▶ **TRY IT**: In the records below, find each line that holds "middle" and return it.

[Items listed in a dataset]
§ §

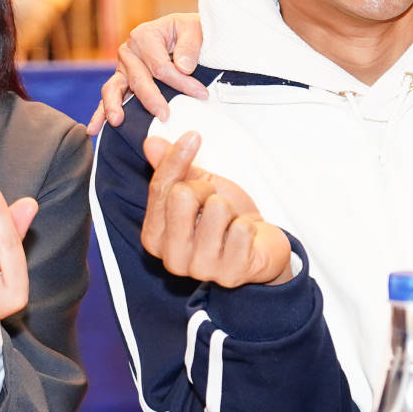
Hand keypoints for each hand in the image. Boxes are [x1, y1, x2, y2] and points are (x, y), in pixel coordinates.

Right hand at [100, 11, 205, 125]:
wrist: (182, 33)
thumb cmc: (189, 33)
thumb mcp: (194, 29)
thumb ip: (189, 46)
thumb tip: (183, 67)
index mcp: (144, 35)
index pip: (161, 66)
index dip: (182, 82)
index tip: (201, 94)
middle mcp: (129, 51)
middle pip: (139, 79)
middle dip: (152, 99)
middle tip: (164, 116)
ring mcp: (122, 67)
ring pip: (114, 88)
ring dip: (114, 106)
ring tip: (117, 121)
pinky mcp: (120, 81)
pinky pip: (109, 98)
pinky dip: (100, 113)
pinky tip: (94, 129)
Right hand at [140, 131, 290, 287]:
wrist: (260, 247)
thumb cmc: (224, 219)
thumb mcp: (198, 188)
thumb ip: (174, 169)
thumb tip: (152, 143)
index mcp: (154, 237)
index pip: (160, 188)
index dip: (177, 159)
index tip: (193, 136)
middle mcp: (171, 257)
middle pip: (182, 195)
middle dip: (207, 190)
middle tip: (216, 204)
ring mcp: (200, 269)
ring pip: (216, 209)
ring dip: (229, 209)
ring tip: (230, 223)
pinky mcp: (230, 275)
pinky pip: (240, 229)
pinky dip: (248, 225)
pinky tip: (245, 238)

§ §

▶ **YOUR SOLUTION**:
middle mcp: (129, 51)
middle pip: (139, 79)
middle dip: (152, 99)
middle tip: (164, 116)
middle mcp: (171, 257)
middle pip: (182, 195)
middle dip: (207, 190)
middle tip: (216, 204)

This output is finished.